Cette doctrine cachée s’appuie sur l’idée qu’à certaines âmes privilégiées, il est donné une grâce particulière, celle de vivre une forme intégrale d’amour : le père spirituel, par ses gestes, fait sentir à celle qu’il accompagne l’amour de Jésus pour elle.
Il n’y a pas de péché, car ce qui est visé, c’est le désir de rejoindre la personne pour lui montrer qu’elle est aimée de Dieu.

Aussi l’intention étant pure, l’acte l’est aussi…Tartuffe n’est pas loin !

Rien de nouveau sous le soleil donc, mais de grands dégâts tant cette tartufferie a pris de l’ampleur…

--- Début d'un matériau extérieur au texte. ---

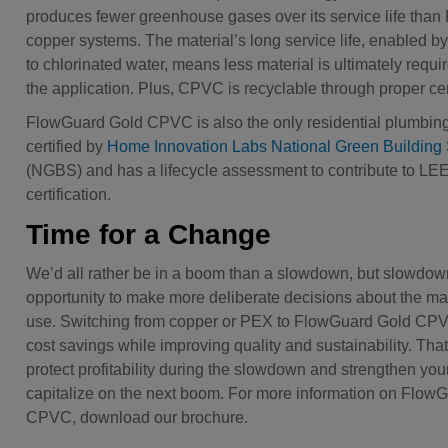
produces fewer greenhouse gases over its service life tha
copper systems. The material’s long service life, enabled by
to chlorinated water, means less material is ultimately requi
the application. Plus, CPVC is recyclable through proper ce
FlowGuard Gold CPVC is also the only residential plumbin
certified by
Home Innovation Labs National Green Building
(NGBS) and has a lifecycle assessment to contribute to LE
certification.
Time for a Change
We’d all rather be in a boom than a slowdown, but slowdow
opportunity to make more deliberate decisions about the ma
use. Switching from copper or PEX to FlowGuard Gold CPV
cost savings while improving quality and sustainability. Tha
protect profitability during the slowdown and strengthen your 
capitalize on the next boom. For more information on Flow
CPVC, download our brochure.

Faut-il pour autant juger l’arbre à ses fruits et condamner en bloc ces communautés ?

Non, car s’il y a eu effectivement de grandes souffrances, il y a eu également une grande fécondité qu’on ne peut nier : de nombreuses conversions, de nombreuses vocations sacerdotales et religieuses, des œuvres humanitaires prolifiques etc…

Mais il faut préciser que si ces nombreux fruits furent bons, ils venaient en réalité d’un bon arbre - le Christ Lui-même - et non de ces fondateurs qui, prenant la place de Dieu dans les âmes, ont détourné à leur profit le charisme qui leur avait été confié, introduisant ainsi le ver dans le fruit .

C’est donc finalement un constat d’espérance et de foi : « c’est un ennemi qui a fait cela ».

Même si l’ivraie tente toujours de polluer le bon grain, n’ayons pas peur, car, on le sait, à la fin elle sera jetée au feu, et le mal définitivement vaincu.